**Problem description**
Leave the pictures out. Transcribe exactly every line from the start of the records through the one containing "right shoulder: (129, 173)".

**Data excerpts**
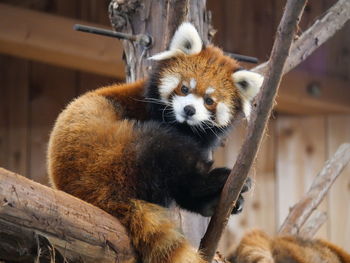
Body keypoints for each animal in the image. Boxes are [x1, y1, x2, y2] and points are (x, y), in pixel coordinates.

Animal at [47, 22, 264, 263]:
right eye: (184, 88)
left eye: (209, 101)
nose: (189, 110)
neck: (185, 127)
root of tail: (93, 194)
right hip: (113, 153)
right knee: (169, 159)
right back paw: (219, 180)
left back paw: (214, 202)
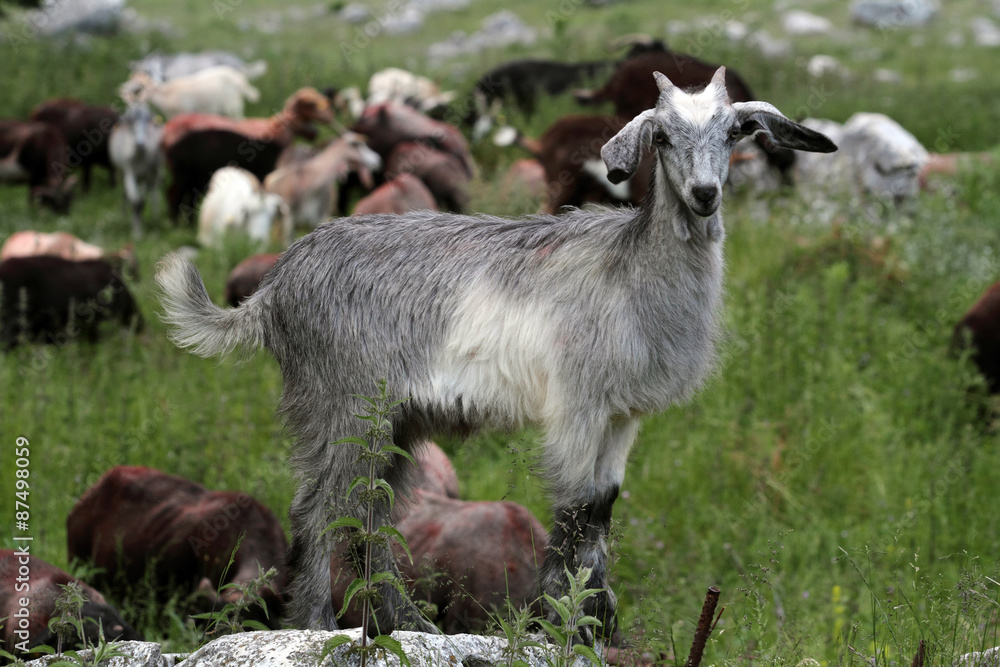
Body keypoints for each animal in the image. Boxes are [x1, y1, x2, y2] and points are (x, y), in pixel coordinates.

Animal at [109, 101, 163, 238]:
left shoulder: (146, 174)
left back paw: (155, 218)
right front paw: (136, 231)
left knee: (154, 194)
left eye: (147, 120)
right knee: (125, 194)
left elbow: (142, 201)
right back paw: (123, 216)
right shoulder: (129, 173)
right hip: (124, 173)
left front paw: (138, 231)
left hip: (153, 173)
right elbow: (135, 201)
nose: (140, 144)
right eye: (131, 121)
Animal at [156, 68, 836, 641]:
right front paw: (559, 625)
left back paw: (408, 626)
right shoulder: (576, 407)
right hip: (343, 404)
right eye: (663, 136)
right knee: (323, 510)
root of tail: (274, 289)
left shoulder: (620, 418)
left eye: (735, 132)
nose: (704, 194)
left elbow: (602, 513)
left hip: (394, 421)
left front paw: (599, 627)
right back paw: (320, 625)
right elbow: (573, 512)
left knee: (370, 517)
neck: (629, 270)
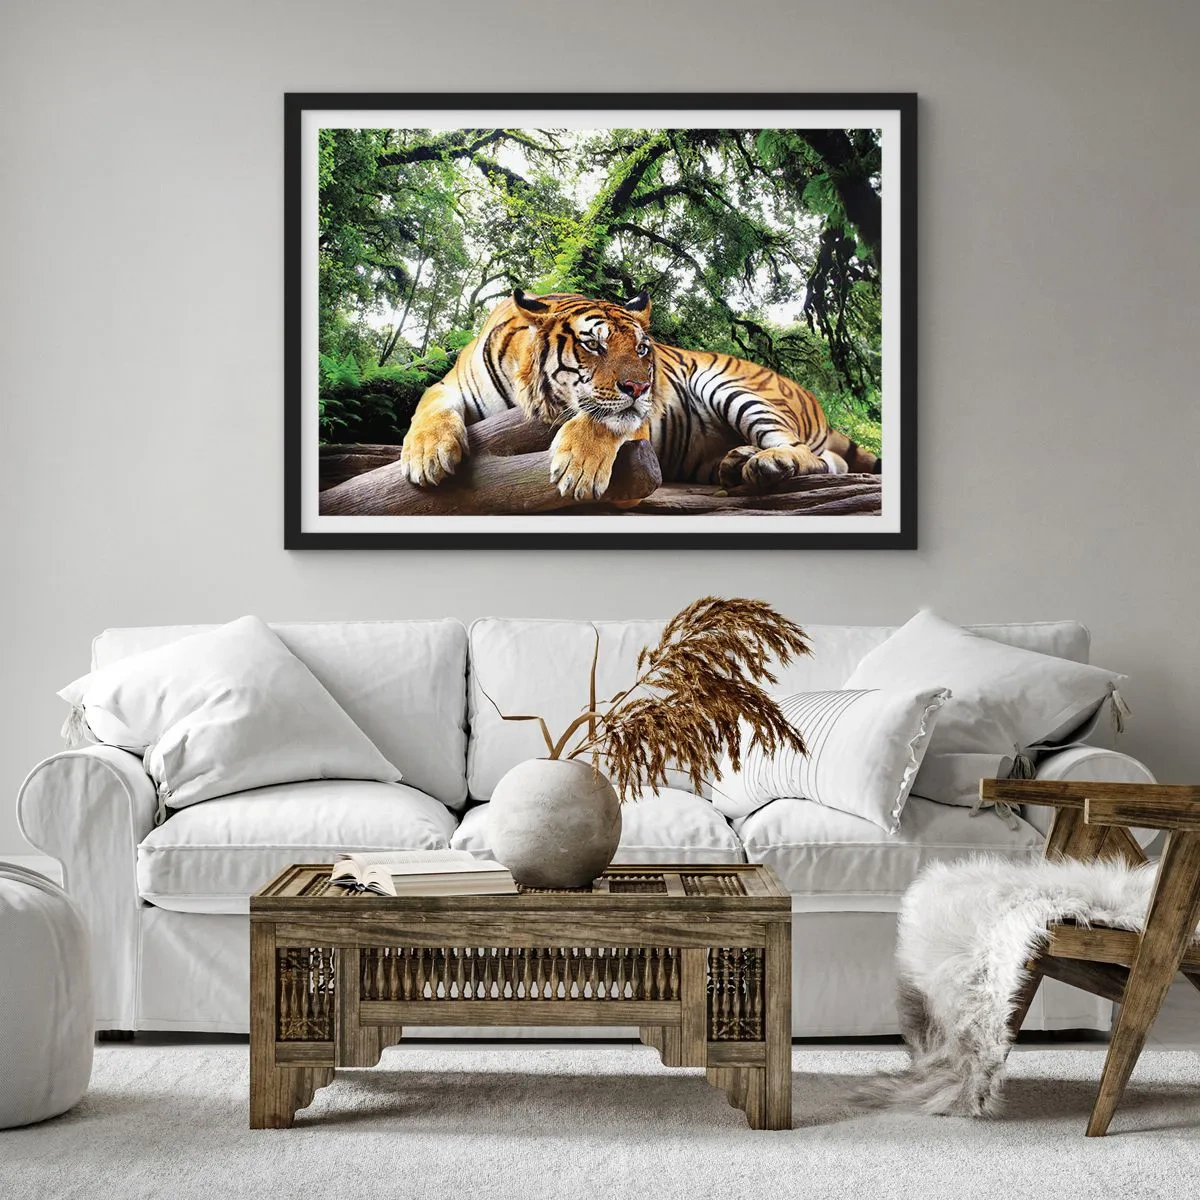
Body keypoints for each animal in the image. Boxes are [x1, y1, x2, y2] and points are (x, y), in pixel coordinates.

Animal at [398, 289, 880, 500]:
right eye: (594, 345)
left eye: (643, 348)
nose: (641, 387)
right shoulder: (449, 386)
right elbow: (428, 405)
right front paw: (427, 455)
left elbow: (604, 419)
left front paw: (578, 468)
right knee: (829, 461)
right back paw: (737, 461)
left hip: (732, 387)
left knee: (809, 455)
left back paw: (767, 463)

**Result for this task**
Body keypoints for each animal in the image. Boxes are [x1, y1, x2, y2] and points are (x, y), in pixel coordinates.

Animal at [47, 22, 264, 263]:
right eye: (184, 88)
left eye: (209, 101)
nose: (189, 110)
neck: (185, 127)
root of tail: (93, 194)
right hip: (113, 153)
right knee: (169, 159)
right back paw: (219, 180)
left back paw: (214, 202)
Body keypoints for each animal in the image. Boxes are [x1, y1, x2, y2] and points are (x, y), in pixel coordinates.

Animal at [109, 101, 163, 238]:
left shoulder: (146, 174)
left back paw: (155, 218)
right front paw: (136, 231)
left knee: (154, 194)
left eye: (147, 120)
right knee: (125, 194)
left elbow: (142, 201)
right back paw: (123, 216)
right shoulder: (129, 173)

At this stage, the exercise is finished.